Two catchphrases from "Who Wants to Be a Millionaire" could have landed on this list. One is "Is that your final answer?" The other, which made it to this list, is "I'd like to phone a friend" because it's appeared often in popular culture, from movies to viral jokes. Even though phone-a-friend has been discontinued as a lifeline on the show, it's still fondly remembered.

06
of 09

"Deal, or no deal?"

Howie Mandel hosts 'Deal or No Deal' in prime time and in syndication
Howie Mandel hosts 'Deal or No Deal' in prime time and in syndication. Courtesy NBC

Sometimes the title of a game show becomes its catchphrase. ​"Deal or No Deal" was a huge sensation in prime time and Howie Mandel's question at the end of each round has become one of the most popular catchphrases in memory.
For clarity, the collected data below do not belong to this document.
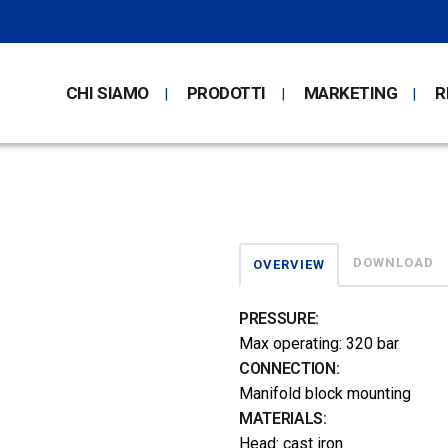
CHI SIAMO
PRODOTTI
MARKETING
R
DOWNLOAD
OVERVIEW
PRESSURE:
Max operating: 320 bar
CONNECTION:
Manifold block mounting
MATERIALS:
Head: cast iron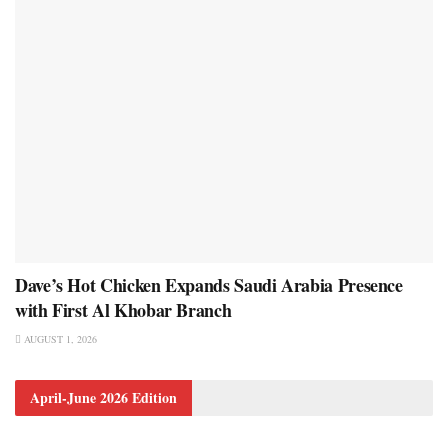
Dave’s Hot Chicken Expands Saudi Arabia Presence
with First Al Khobar Branch
AUGUST 1, 2026
April-June 2026 Edition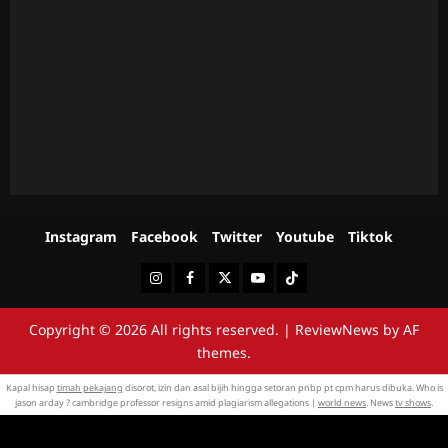
Instagram
Facebook
Twitter
Youtube
Tiktok
Instagram
Facebook
Twitter
Youtube
Tiktok
Copyright © 2026 All rights reserved.
|
ReviewNews
by AF
themes.
Kapal hisap
timah pekajang
disorot, izin dan asal bijih hingga setoran pnbp pt cpm harus dibuka. Who is
jason arday ? cambridge professor resigns amid plagiarism allegations |
world news
. News
tv shows
.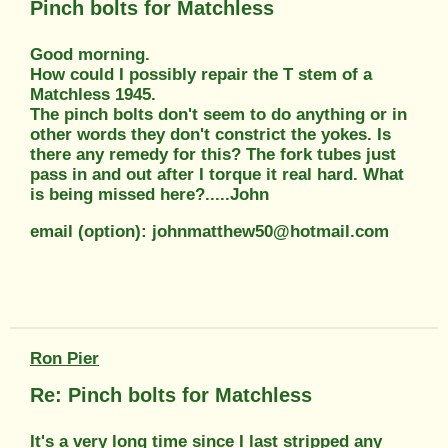
Pinch bolts for Matchless
Good morning.
How could I possibly repair the T stem of a
Matchless 1945.
The pinch bolts don't seem to do anything or in
other words they don't constrict the yokes. Is
there any remedy for this? The fork tubes just
pass in and out after I torque it real hard. What
is being missed here?.....John
email (option): johnmatthew50@hotmail.com
Ron Pier
Re: Pinch bolts for Matchless
It's a very long time since I last stripped any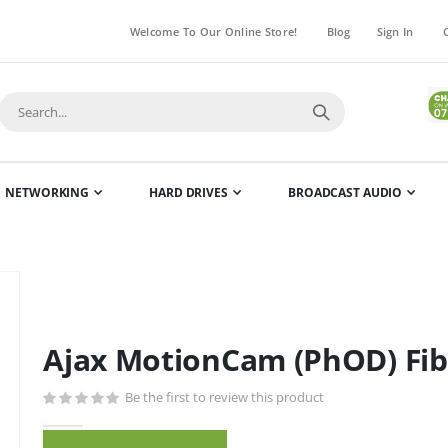
Welcome To Our Online Store!
Blog
Sign In
NETWORKING
HARD DRIVES
BROADCAST AUDIO
Skip
to
the
Ajax MotionCam (PhOD) Fibr
beginning
of
Be the first to review this product
the
images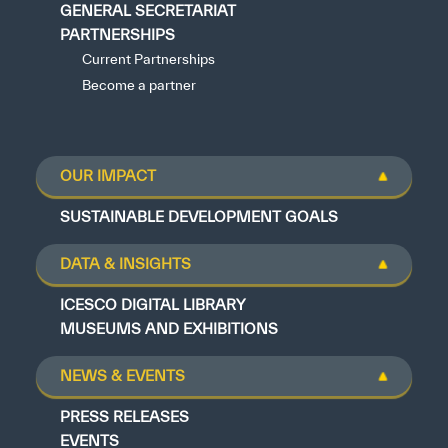
GENERAL SECRETARIAT
PARTNERSHIPS
Current Partnerships
Become a partner
OUR IMPACT
SUSTAINABLE DEVELOPMENT GOALS
DATA & INSIGHTS
ICESCO DIGITAL LIBRARY
MUSEUMS AND EXHIBITIONS
NEWS & EVENTS
PRESS RELEASES
EVENTS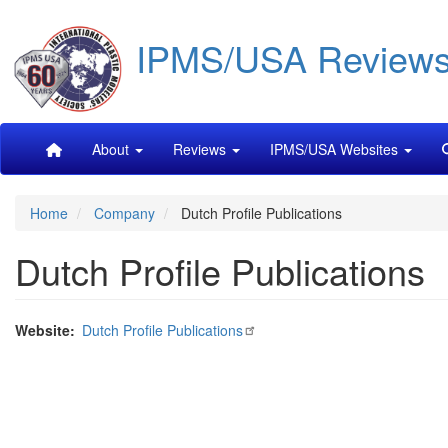
Skip
IPMS/USA Review
to
main
content
Main
About
Reviews
IPMS/USA Websites
navigation
Home
Company
Dutch Profile Publications
Dutch Profile Publications
Website
Dutch Profile Publications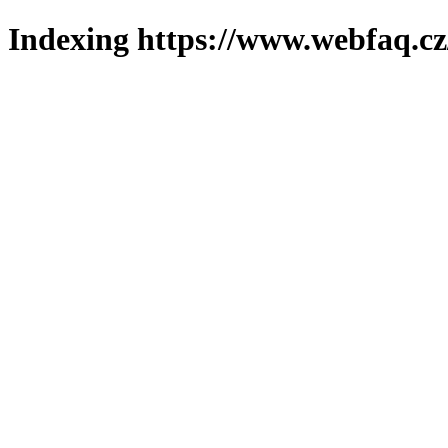
Indexing https://www.webfaq.cz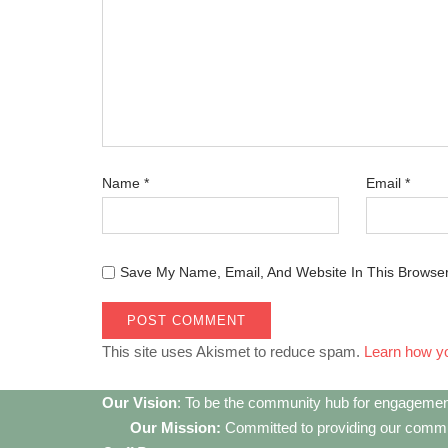
Name
*
Email
*
Save My Name, Email, And Website In This Browse
This site uses Akismet to reduce spam.
Learn how y
Our Vision
: To be the community hub for engagemen
Our Mission:
Committed to providing our communi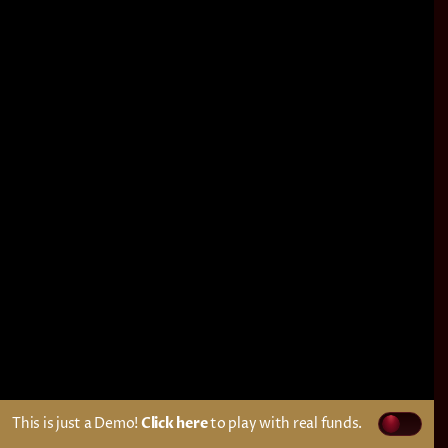
This is just a Demo!
Click here
to play with real funds.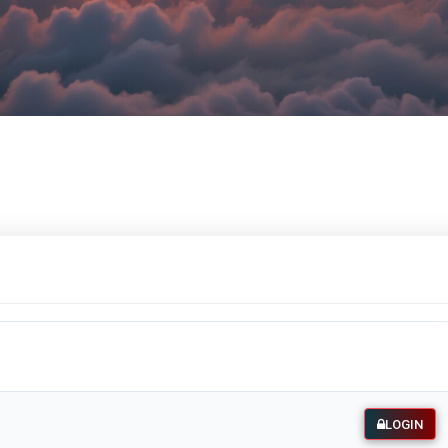
LOGIN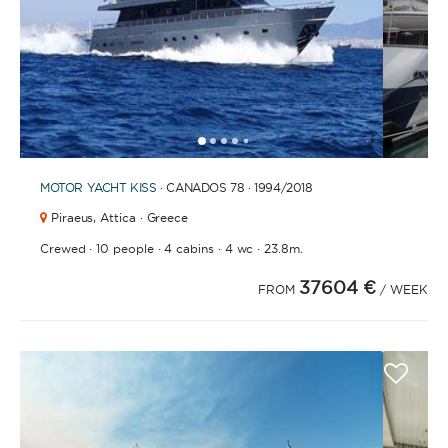
1
2
3
4
6
7
8
9
10
11
12
13
14
15
16
17
18
19
20
5
MOTOR YACHT
KISS
· CANADOS 78 · 1994
/2018
Piraeus,
Attica · Greece
·
·
·
·
Crewed
10 people
4 cabins
4 wc
23.8m.
37604 €
FROM
/ WEEK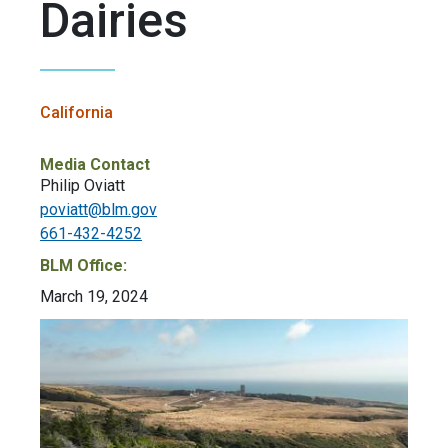
Dairies
California
Media Contact
Philip Oviatt
poviatt@blm.gov
661-432-4252
BLM Office:
March 19, 2024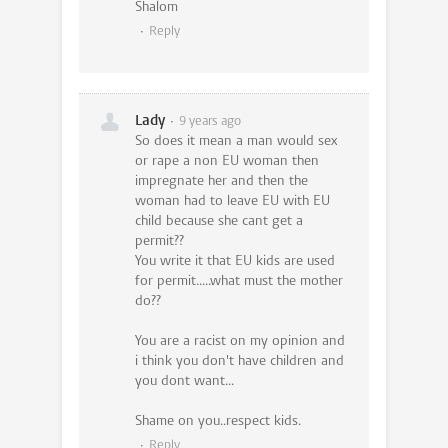
Shalom
Reply
Lady
9 years ago
So does it mean a man would sex
or rape a non EU woman then
impregnate her and then the
woman had to leave EU with EU
child because she cant get a
permit??
You write it that EU kids are used
for permit.....what must the mother
do??
You are a racist on my opinion and
i think you don't have children and
you dont want...
Shame on you..respect kids.
Reply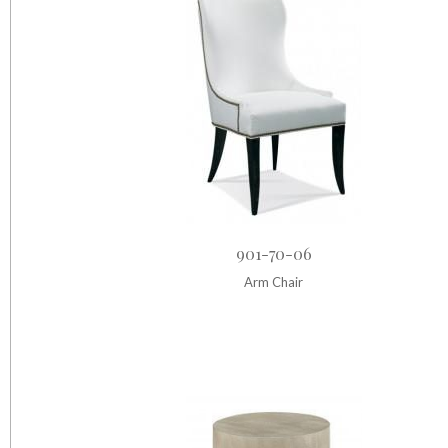
901-70-06
Arm Chair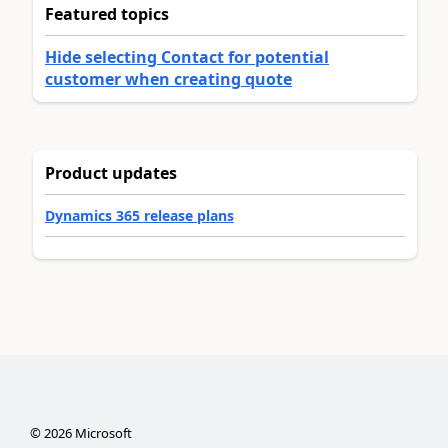
Featured topics
Hide selecting Contact for potential
customer when creating quote
Product updates
Dynamics 365 release plans
©
2026
Microsoft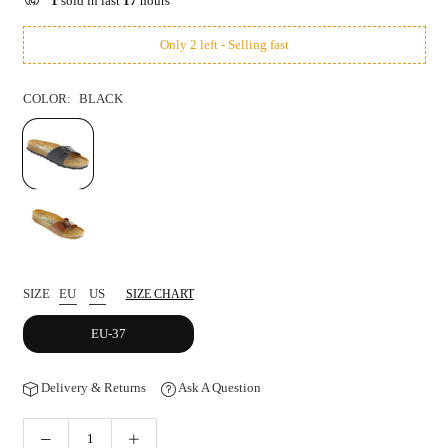
1
sold in last
17
hours
Only 2 left - Selling fast
COLOR:
BLACK
SIZE
EU
US
SIZE CHART
EU-37
Delivery & Returns
Ask A Question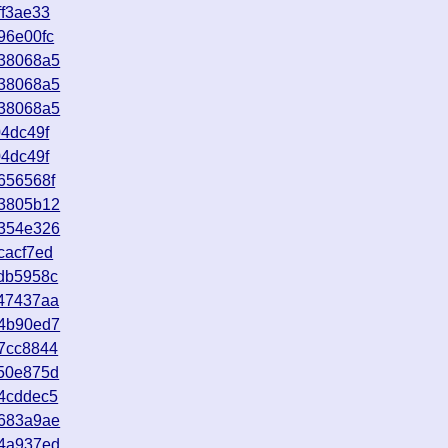
ff3ae33
96e00fc
638068a5
638068a5
638068a5
4dc49f
4dc49f
656568f
23805b12
a354e326
cacf7ed
db5958c
c47437aa
34b90ed7
7cc8844
250e875d
4cddec5
d683a9ae
e4a937ed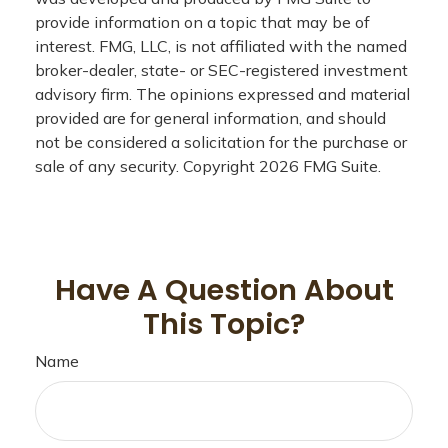
provide information on a topic that may be of
interest. FMG, LLC, is not affiliated with the named
broker-dealer, state- or SEC-registered investment
advisory firm. The opinions expressed and material
provided are for general information, and should
not be considered a solicitation for the purchase or
sale of any security. Copyright
2026 FMG Suite.
Have A Question About
This Topic?
Name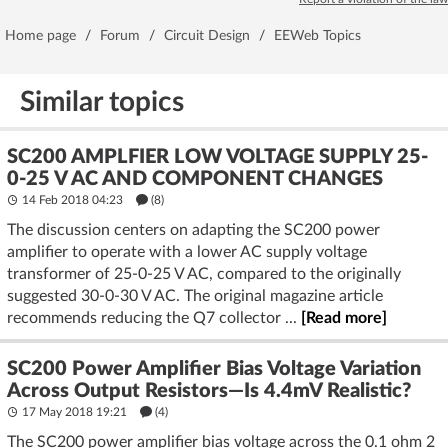
Home page
/
Forum
/
Circuit Design
/
EEWeb Topics
Similar topics
SC200 AMPLFIER LOW VOLTAGE SUPPLY 25-
0-25 V AC AND COMPONENT CHANGES
14 Feb 2018 04:23
(8)
The discussion centers on adapting the SC200 power
amplifier to operate with a lower AC supply voltage
transformer of 25-0-25 V AC, compared to the originally
suggested 30-0-30 V AC. The original magazine article
recommends reducing the Q7 collector ...
[Read more]
SC200 Power Amplifier Bias Voltage Variation
Across Output Resistors—Is 4.4mV Realistic?
17 May 2018 19:21
(4)
The SC200 power amplifier bias voltage across the 0.1 ohm 2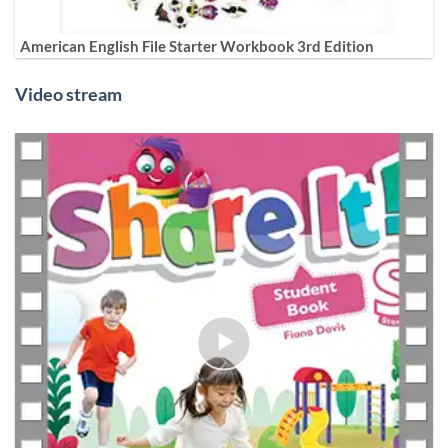
American English File Starter Workbook 3rd Edition
Video stream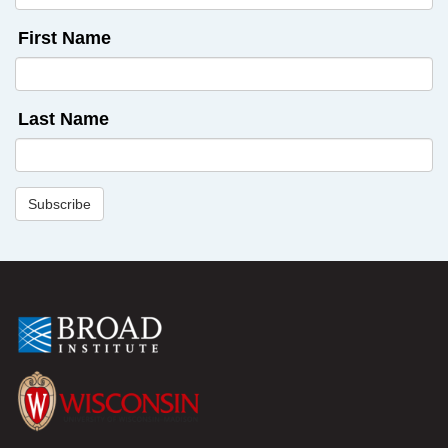
First Name
Last Name
Subscribe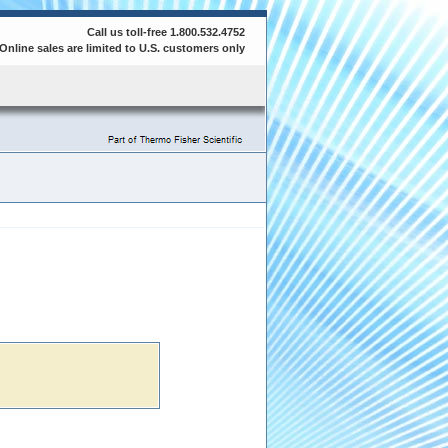
Call us toll-free 1.800.532.4752
Online sales are limited to U.S. customers only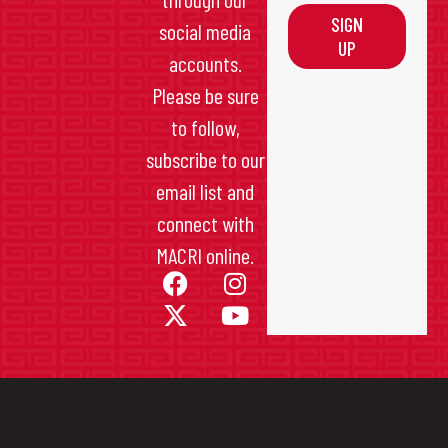
SIGN
social media
UP
accounts.
Please be sure
to follow,
subscribe to our
email list and
connect with
MACRI online.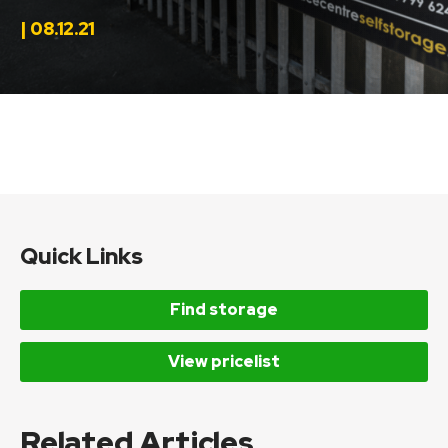
| 08.12.21
Quick Links
Find storage
View pricelist
Related Articles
Even though the show is no longer running, you'll still hear people asking, "Deal, or no deal?"

07
of 09

"I'll take ___ for $1,000, Alex."

Alex Trebek
Courtesy CBS/Sony Pictures

Like most long-running game shows, "​Jeopardy!" has several catchphrases to choose from. This one, though, leaves no question as to its origin, and anyone using it is likely also visualizing the game board. There's no doubt who "Alex" is, either. Stop by trivia night at your local pub and find out for yourself how often this phrase gets thrown around.

08
of 09

"Will the real ___ please stand up?"

Bud Collyer
Bud Collyer. courtesy Getty Images

Whether or not you recall the game show "To Tell the Truth," you've probably heard this catchphrase. It's been dying out somewhat as new phrases take its place, but it's still a classic, and it's just as relevant years later as it was when it was current.

09
of 09

"You are the weakest link. Goodbye."

Anne Robinson Host of
Anne Robinson hosted "The Weakest Link". Courtesy Getty Images Entertainment

Many people found this game-show catchphrase to be insulting and demeaning. Others thought it was a great hook. Whatever your opinion of "The Weakest Link" and its dismissive phrase, you have to admit that the line caught on. It was deliciously delivered by Anne Robinson, who played the domineering host to a T.